La reina de las entrevistas da un giro de 180 grados a la conversación y me cuenta que conoció a una emperatriz chillona y malhumorada vestida de negro a quien ella y su hermana le regalaron un gran ramo de flores cuando visitó el colegio de monjas al que asistían.
Elena Poniatowska llegó a México en 1942 en el célebre barco Marqués de Comillas. Su padre militar fue héroe de guerra y su mamá condujo una ambulancia en esa Europa convulsionada por el fascismo. Más que su geografía le importó de México su gente: sus indios, sus escritores, sus pintores. Para ella el México de ahora es inferior al que conoció.
–Los intelectuales y artistas de entonces, ¿eran mejores que los de hoy?
–Ahora estamos viviendo en México un vacío intelectual. Hay poca gente. Está muerto José Emilio Pacheco, está muerto Octavio Paz, está muerto Carlos Fuentes, Carlos Monsiváis, está muerto Juan Soriano. Están muertas Rosario Castellanos y Elena Garro. También están muertos los tres grandes que fueron definitivos; muertos lo miembros del Taller de Gráfica Popular, quienes dibujaban, grababan y pegaban en la calle sus carteles. En fin, yo necesitaría saber hoy qué hay; necesitaría saber qué están haciendo y dónde lo están haciendo.
–No los ves.
–Me tienes que platicar tú.
–¿Cómo te sentiste cuando llegaste a México?
–Nos gritaban “cochinas judías, regrésense a su país”.
–¿No te daba miedo?
–No.
–¿A ti no te ha dado miedo algo?
–Sí, me da miedo hacer mal las cosas; me da mucho miedo antes de hacer un examen.
–¿Sentiste miedo en el 68?
–Sí, me dio miedo por los estudiantes y por el paisaje después de la batalla que vi en la Plaza de las Tres Culturas. Allí vi a un tanque frente a una caseta telefónica donde hablaba por teléfono un soldado: “Pásame al niño, pásame al niño porque no sé cuánto tiempo estaremos aquí.

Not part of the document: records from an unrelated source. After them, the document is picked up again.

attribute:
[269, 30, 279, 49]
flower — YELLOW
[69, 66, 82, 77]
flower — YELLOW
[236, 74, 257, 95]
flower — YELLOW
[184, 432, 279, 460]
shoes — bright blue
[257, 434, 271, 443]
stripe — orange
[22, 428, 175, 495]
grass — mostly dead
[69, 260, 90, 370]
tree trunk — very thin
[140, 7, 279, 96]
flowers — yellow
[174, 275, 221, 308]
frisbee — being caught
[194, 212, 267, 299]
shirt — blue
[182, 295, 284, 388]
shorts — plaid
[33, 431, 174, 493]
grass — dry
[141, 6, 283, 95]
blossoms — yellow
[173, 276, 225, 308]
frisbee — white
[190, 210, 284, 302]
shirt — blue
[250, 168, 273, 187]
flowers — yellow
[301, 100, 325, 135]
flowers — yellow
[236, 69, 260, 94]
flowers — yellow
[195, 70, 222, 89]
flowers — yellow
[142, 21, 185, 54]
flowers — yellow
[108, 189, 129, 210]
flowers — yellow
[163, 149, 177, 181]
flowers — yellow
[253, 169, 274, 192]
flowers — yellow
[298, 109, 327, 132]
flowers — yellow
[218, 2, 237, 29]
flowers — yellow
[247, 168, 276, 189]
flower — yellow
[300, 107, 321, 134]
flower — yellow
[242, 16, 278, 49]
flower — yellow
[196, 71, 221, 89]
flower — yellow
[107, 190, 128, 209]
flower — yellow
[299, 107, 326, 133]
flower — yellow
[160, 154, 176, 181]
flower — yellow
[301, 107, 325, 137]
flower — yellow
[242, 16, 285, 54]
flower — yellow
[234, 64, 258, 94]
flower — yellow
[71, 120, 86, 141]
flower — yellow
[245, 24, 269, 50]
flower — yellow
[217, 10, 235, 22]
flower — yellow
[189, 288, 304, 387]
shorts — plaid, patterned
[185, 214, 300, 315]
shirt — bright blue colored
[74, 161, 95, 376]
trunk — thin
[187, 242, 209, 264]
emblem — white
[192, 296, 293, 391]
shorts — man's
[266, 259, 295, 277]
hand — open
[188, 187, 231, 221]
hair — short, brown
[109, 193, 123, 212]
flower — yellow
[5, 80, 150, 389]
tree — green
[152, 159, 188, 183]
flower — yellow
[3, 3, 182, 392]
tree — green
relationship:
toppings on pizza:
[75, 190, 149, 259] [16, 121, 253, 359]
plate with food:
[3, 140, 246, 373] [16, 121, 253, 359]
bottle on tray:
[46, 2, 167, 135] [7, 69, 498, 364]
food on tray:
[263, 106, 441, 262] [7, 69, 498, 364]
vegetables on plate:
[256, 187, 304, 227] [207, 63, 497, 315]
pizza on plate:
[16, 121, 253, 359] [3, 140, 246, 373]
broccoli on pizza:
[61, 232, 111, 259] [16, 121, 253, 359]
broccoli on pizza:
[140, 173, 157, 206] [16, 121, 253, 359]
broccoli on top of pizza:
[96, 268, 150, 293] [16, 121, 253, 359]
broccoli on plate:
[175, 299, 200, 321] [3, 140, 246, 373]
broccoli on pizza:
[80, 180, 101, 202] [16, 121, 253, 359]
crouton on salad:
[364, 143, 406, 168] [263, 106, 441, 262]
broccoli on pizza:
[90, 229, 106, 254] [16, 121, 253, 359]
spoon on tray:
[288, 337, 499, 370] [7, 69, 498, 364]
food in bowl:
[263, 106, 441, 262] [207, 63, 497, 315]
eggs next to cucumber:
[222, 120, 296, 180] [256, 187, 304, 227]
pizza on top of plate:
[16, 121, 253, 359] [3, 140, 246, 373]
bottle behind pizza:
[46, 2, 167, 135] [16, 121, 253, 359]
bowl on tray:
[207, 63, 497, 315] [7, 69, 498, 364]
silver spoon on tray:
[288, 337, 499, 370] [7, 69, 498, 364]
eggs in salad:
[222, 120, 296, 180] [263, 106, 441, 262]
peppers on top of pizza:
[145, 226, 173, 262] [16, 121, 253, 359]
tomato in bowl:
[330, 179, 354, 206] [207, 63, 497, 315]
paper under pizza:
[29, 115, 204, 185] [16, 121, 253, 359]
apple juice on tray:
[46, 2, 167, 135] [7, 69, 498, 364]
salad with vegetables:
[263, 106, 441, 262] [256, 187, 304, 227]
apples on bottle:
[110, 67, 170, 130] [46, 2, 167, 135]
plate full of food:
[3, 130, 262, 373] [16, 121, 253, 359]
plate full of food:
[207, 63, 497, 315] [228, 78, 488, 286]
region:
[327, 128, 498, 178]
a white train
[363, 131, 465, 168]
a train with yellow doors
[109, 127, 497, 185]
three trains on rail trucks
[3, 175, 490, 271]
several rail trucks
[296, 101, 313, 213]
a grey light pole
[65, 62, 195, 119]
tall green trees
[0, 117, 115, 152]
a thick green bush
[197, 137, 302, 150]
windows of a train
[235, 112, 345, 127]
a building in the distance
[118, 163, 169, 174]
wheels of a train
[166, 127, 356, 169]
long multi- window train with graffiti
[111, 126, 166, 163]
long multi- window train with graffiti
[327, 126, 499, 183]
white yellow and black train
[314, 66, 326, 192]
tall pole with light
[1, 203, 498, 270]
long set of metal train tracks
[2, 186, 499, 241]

Quiero oír la voz del niño”. Ese soldado sufría.
–Tú acababas de dar a luz. ¿No te dio miedo por tu hijo Felipe?
–No, porque estábamos lejos de la Plaza de las Tres Culturas.
“Cuando eres joven nada te da miedo”
–¿No te dio miedo que un gobierno de mano dura actuara contra ti?
–Siempre he tenido algo de inconsciencia. Además, era muy joven, y cuando eres joven nada te da miedo.
–¿No sería que la seguridad te la daba tu origen mismo? Eres noble, eres princesa.
–Quizá sí. Yo pertenezco a un gremio privilegiado, a un grupo bien protegido al que Guadalupe Loaeza llamó “las niñas bien”. Yo fui una niña bien: bien protegida, que desde chiquita aprendió a nadar, montar a caballo, cantar, bailar, tocar el piano y tener todos los privilegios que puedas imaginar. Comí bien, dormí bien.
–¿No te dio miedo que te corrieran del periódico donde publicabas por los textos que escribías?
–El periódico en el 68 no me publicó absolutamente nada. Yo estaba en el Novedades, donde los dueños eran los O’Farril, quienes tenían la concesión de pintar la línea blanca de las carreteras de todo el país. Cuando me rechazaron, me fui a La Jornada. Me encontré a Carlos Payán en la escalera, me agarró del pescuezo y me dijo: “Tú te quedas aquí”. Y así me contrató.